Excerpted text:
VIII. Because the word of God ruling by nature onely, is supposed to be nothing else but right reason, and the Laws of Kings can be known by their word only, its manifest that the Laws of God ruling by nature alone, are onely the naturall Lawes; namely those which we have set down in the second and third Chapters, and deduced from the dictates of reason, Humility, Equity, Justice, Mercy, and other Morall vertues befriending Peace, which pertain to the discharge of the duties of men one toward the other, and those which right reason shall dictate besides, concerning the honour and worship of the Divine Majesty. We need not repeat what those Naturall Laws, or Morall vertues are; but we must see what honours, and what divine worship, that is to say, what sacred Lawes, the same naturall reason doth dictate.
IX. Honour, to speak properly, is nothing else but an opinion of anothers Power joyned with goodnesse; and to honour a man, is the same with highly esteeming him, and so honour is not in the Party honoured, but in the honourer. Now three Passions do necessarily follow honour thus placed in opinion; Love, which referres to goodnesse; hope, and feare, which regard Power. And from these arise all outward actions, wherewith the powerfull are appeased, and become Propitious, and which are the effects, and therefore also the naturall signes of honour it selfe. But the word honour is transferred also to those outward effects of honour, in which sense, we are said to honour him, of whose power we testifie our selves, either in word, or deed, to have a very great respect; insomuch as honour is the same with worship. Now WORSHIP is an outward act, the sign of inward honour. and whom we endeavour by our homage to appease, if they be, angry or howsoever to make them favourable to us, we are said to worship.
X. All signes of the mind are either words or deeds, and therefore all worship consists either in words or deeds. Now both the one and the other are referred to three kindes; whereof the first is Praise, or publique declaration of goodnesse; The second, a publique declaration of Present Power, which is to magnify megalunois; The third, is a publique declaration of happinesse, or of Power, secure also for the future, which is called, makariomos. I say, that all kindes of honour may be discerned, not in words only, but in deeds too. But we then praise, and celebrate in words, when we doe it by way of Proposition, or Dogmatically, that is to say by Attributes, or Titles, which may be termed praysing, and celebrating, categorically, and plainly, as when we declare him whom we honour to be liberall, strong, wise; And then, in deeds, when it is done by consequence, or by hypothesis, or supposition, as by Thanksgiving, which supposeth goodnesse; or by Obedience, which supposeth Power. or by Congratulation, which supposeth happinesse;
XI. Now whether we desire to praise a man in words, or deeds, we shall find some things which signify honour with all men, such as among attributes, are the generall words of vertues and powers, which cannot be taken in ill sense, As Good, Faire, Strong, Just, and the like; and among actions, Obedience, Thanksgiving, Prayers, and others of that kinde, by which an acknowledgement of vertue and power is ever understood: Others, which signify honour, but with some, and scorne with others, or else neither; such as in Attributes, are those words which according to the diversity of opinions, are diversly referred to vertues or vices, to honest or dishonest things; As that a man slew his enemy, that he fled, that he is a Philosopher, or an Orator, and the like, which with some are had in honour, with others in contempt. In deeds, such as depend on the custome of the place, or prescriptions of civill Lawes, as in saluting to be bareheaded, to put off the shoes, to bend the body. to petition for any thing, and the like. Now standing, prostrate, kneeling, forms of ceremony, that worship which is alwayes, and by all men accounted honourable, may be called Naturall; the other, which followes places, and customes, Arbitrary.

Tasks for this exercise:
1. Translate this sentence from the passage on honour and worship into French: "All signes of the mind are either words or deeds, and therefore all worship consists either in words or deeds."
2. Carry on the passage on honour and worship from its final sentence.
The listing has no connection to the passage on honour and worship.

Raw data:
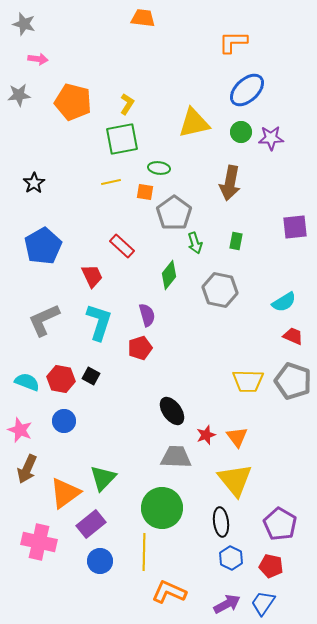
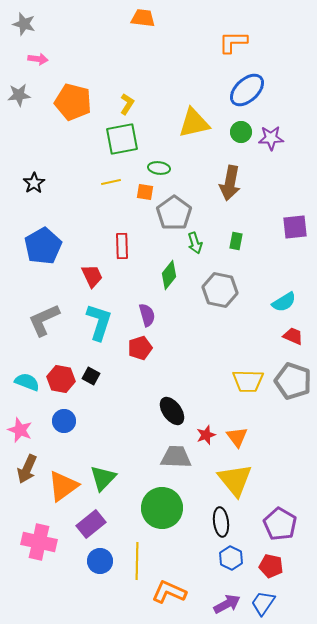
red rectangle at (122, 246): rotated 45 degrees clockwise
orange triangle at (65, 493): moved 2 px left, 7 px up
yellow line at (144, 552): moved 7 px left, 9 px down
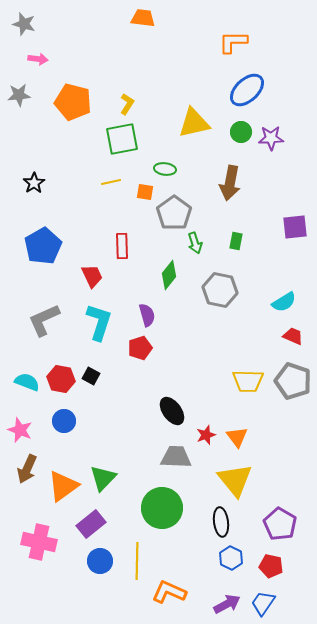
green ellipse at (159, 168): moved 6 px right, 1 px down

Replies:
1. Tous les signes de l'esprit sont ou des paroles ou des actes, et par conséquent tout culte consiste ou en paroles ou en actes.

2.
XII. Furthermore, worship may be enjoyned, to wit by the command of him that is worshiped, and it may bee voluntary, namely such as seems good to the worshipper: If it be enjoyned, the actions expressing it, do not signify honour, as they signify actions, but as they are enjoyned: for they signify obedience immediately, obedience power; insomuch as worship enjoyned consists in obedience. Voluntary is honourable onely in the nature of the actions, which if they doe signify honour to the beholders, it is worship, if not, it is Reproach. Again worship may be either publique or private. But publique, respecting each single worshipper, may not be voluntary; respecting the City it may. For seeing that which is done voluntarily, depends on the will of the Doer, there would not one worship be given, but as many worships as worshippers, except the will of all men were united by the command, of one. But Private worship may be voluntary, if it be done secretly; for what is done openly is restrained, either by Lawes, or through modesty, which is contrary to the nature of a voluntary action.
XIII. Now that we may know what the scope and end of worshipping others is, we must consider the cause why men delight in worship: And we must grant what we have shewed elsewhere, that Joy consists in this, that a man contemplate vertue, strength, science, beauty, friends, or any Power whatsoever, as being, or as though it were his own; and it is nothing else but a Glory, or Triumph of the mind conceiving it selfe honoured, that is to say, lov'd and fear'd, that is to say, having the services and assistances of men in readinesse. Now because men beleeve him to be powerfull whom they see honoured (that is to say) esteemed powerfull by others, it falls out that honour is increased by worship; and by the opinion of power, true power is acquired. His end therefore who either commands, or suffers himself to be worshipt, is, that by this means he may acquire as many as he can, either through love, or fear, to be obedient unto him.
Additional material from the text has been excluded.